» EXERCISE INSTRUCTIONS
Translate this sentence from the court judgment below into Spanish: "Upon comparing the form with the forms used by the petitioner I find there has been substantial, if not verbatim, compliance with the requirement."

» DOCUMENT EXCERPT
++++++

S.P. Mitra, J.
1. This is an application tor rectification of the Share Register of the Company.
2. The first objection of the company is that the transfer forms which have been used are not in accordance with the provisions of Article 48 of the Articles of Association relating to transfer or transmission of shares. Under Article 48 (b) a form has been set out. Upon comparing the form with the forms used by the petitioner I find there has been substantial, if not verbatim, compliance with the requirement. In any event, Article 48 (b) prescribes that, the transfer may also be recorded 'in any usual or common form which the Board shall have approved'. When the petitioner applied to have her name registered, it was open to the Board to approve of the forms used by the petitioner and her transferors. I do not see why approval could not be given to these forms. This contention of learned Advocate for the company therefore, does not appear to me to be reasonable.
3. The next contention is that unless a person is a member of a Company, he cannot make an application under Section 155 of the Companies Act, 1956. His remedies are under Section 111 and he may prefer an appeal to the Central Government as provided by Sub-section 3 of that section. This argument is obviously untenable as Section 155 clearly provides that, if default is made, or unnecessary delay takes place, in entering on the register the fact of any person having become a member, the person aggrieved may apply to the court tor rectification of the register. In Sadashiv v. Gandhi Sewak Samaj Ltd., : AIR1958Bom247 , it is observed that Section 155 is the controlling section and gives the court an overriding power notwithstanding any previous order of the Central Government. It would be meaningless to give the court a general power to decide any question including any question relating to the title of a person as is given by Section 155(3) and then indirectly cut off that power by giving the Central Government the same power to decide the same question in appeal first.

++++++

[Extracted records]
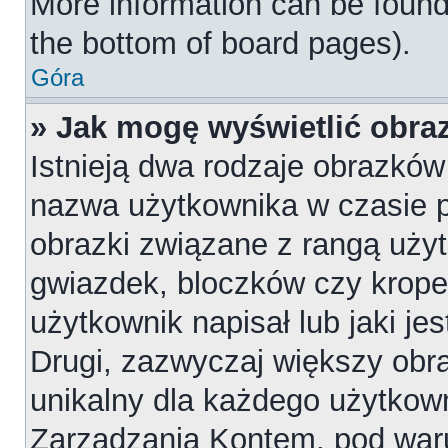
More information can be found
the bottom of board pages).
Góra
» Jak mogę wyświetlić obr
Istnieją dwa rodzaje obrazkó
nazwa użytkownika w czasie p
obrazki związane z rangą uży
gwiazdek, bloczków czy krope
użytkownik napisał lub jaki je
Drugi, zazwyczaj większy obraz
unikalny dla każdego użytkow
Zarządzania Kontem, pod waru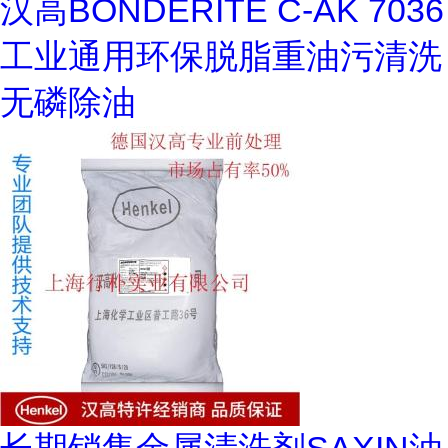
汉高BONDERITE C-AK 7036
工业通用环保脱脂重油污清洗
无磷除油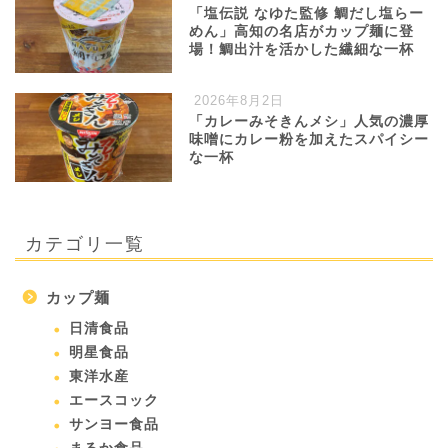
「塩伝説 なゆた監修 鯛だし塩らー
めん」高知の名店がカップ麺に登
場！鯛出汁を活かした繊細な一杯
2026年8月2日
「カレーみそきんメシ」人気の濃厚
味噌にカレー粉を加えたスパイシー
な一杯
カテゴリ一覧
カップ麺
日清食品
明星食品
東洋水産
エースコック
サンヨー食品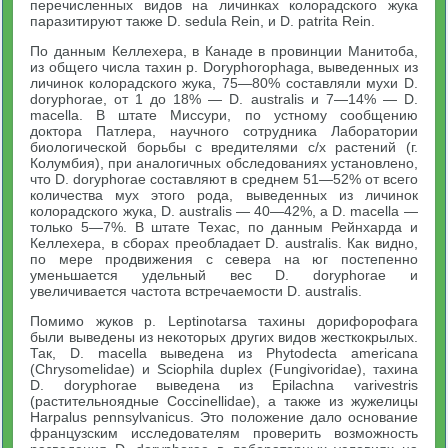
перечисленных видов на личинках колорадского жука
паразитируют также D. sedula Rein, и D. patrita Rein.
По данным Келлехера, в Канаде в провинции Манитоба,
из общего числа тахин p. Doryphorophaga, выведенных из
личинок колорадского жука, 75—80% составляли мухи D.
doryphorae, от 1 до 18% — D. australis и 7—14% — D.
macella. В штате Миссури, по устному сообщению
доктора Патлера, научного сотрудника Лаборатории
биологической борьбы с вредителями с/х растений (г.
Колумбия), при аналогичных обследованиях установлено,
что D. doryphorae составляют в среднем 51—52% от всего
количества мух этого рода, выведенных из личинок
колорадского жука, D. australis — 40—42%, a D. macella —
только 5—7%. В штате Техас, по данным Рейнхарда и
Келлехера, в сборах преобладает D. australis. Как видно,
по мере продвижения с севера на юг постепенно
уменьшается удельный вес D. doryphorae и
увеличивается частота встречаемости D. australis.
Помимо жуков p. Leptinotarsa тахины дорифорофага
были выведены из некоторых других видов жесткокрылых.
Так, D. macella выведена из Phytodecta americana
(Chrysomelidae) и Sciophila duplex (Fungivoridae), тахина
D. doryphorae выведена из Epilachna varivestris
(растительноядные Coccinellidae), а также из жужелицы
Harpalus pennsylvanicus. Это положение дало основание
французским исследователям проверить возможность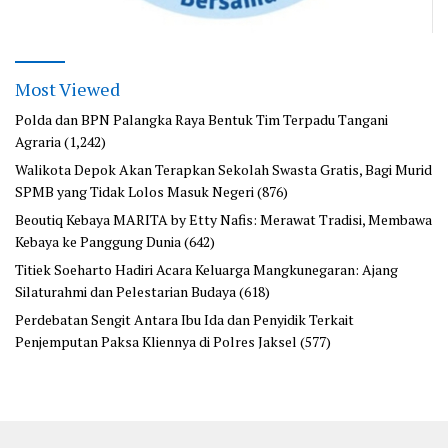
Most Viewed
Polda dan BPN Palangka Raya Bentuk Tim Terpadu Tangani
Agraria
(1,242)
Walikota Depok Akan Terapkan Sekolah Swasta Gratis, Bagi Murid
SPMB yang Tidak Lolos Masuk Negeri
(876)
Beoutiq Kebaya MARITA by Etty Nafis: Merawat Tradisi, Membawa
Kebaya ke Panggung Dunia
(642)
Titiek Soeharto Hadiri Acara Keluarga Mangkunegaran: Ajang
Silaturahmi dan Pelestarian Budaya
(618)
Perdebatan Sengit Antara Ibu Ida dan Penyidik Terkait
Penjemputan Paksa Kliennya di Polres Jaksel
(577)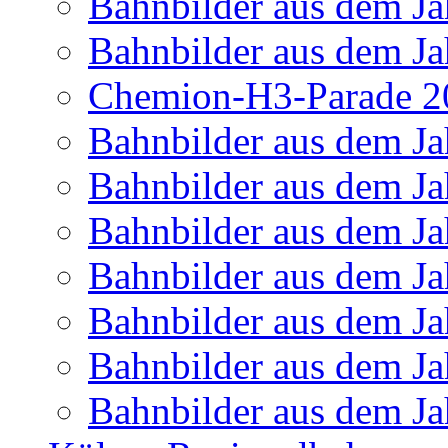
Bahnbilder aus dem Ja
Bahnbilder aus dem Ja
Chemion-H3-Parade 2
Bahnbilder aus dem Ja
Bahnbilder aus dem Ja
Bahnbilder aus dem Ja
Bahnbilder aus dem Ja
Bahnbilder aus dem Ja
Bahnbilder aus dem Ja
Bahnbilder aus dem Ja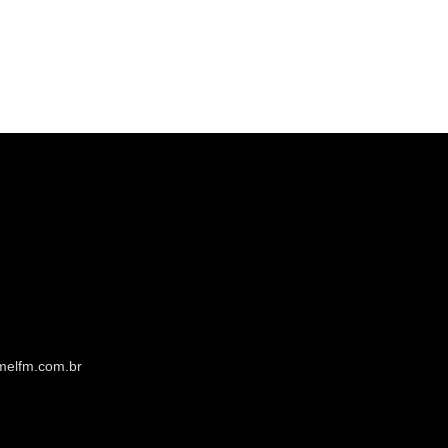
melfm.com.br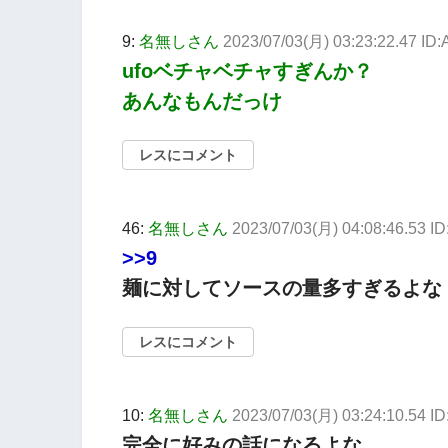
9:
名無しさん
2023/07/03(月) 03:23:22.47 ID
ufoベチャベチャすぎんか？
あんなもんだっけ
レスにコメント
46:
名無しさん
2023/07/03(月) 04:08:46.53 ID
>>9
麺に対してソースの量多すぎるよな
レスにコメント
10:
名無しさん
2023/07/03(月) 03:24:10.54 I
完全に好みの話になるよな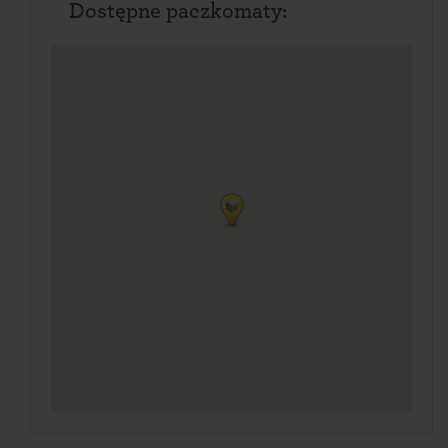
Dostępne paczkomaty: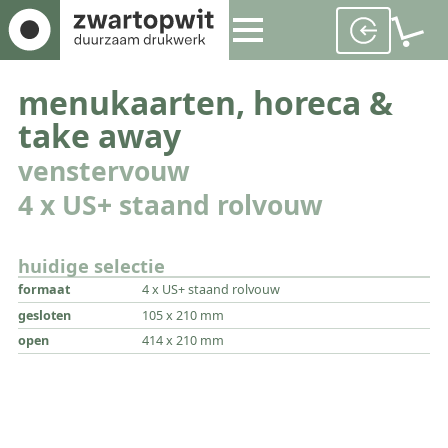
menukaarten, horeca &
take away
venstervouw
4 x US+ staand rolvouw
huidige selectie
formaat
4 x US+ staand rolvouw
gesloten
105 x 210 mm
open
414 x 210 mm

++++++

» WRITTEN REPLY
Al comparar el formulario con los formularios utilizados por la peticionaria, constato que ha habido un cumplimiento sustancial, si no literal, del requisito.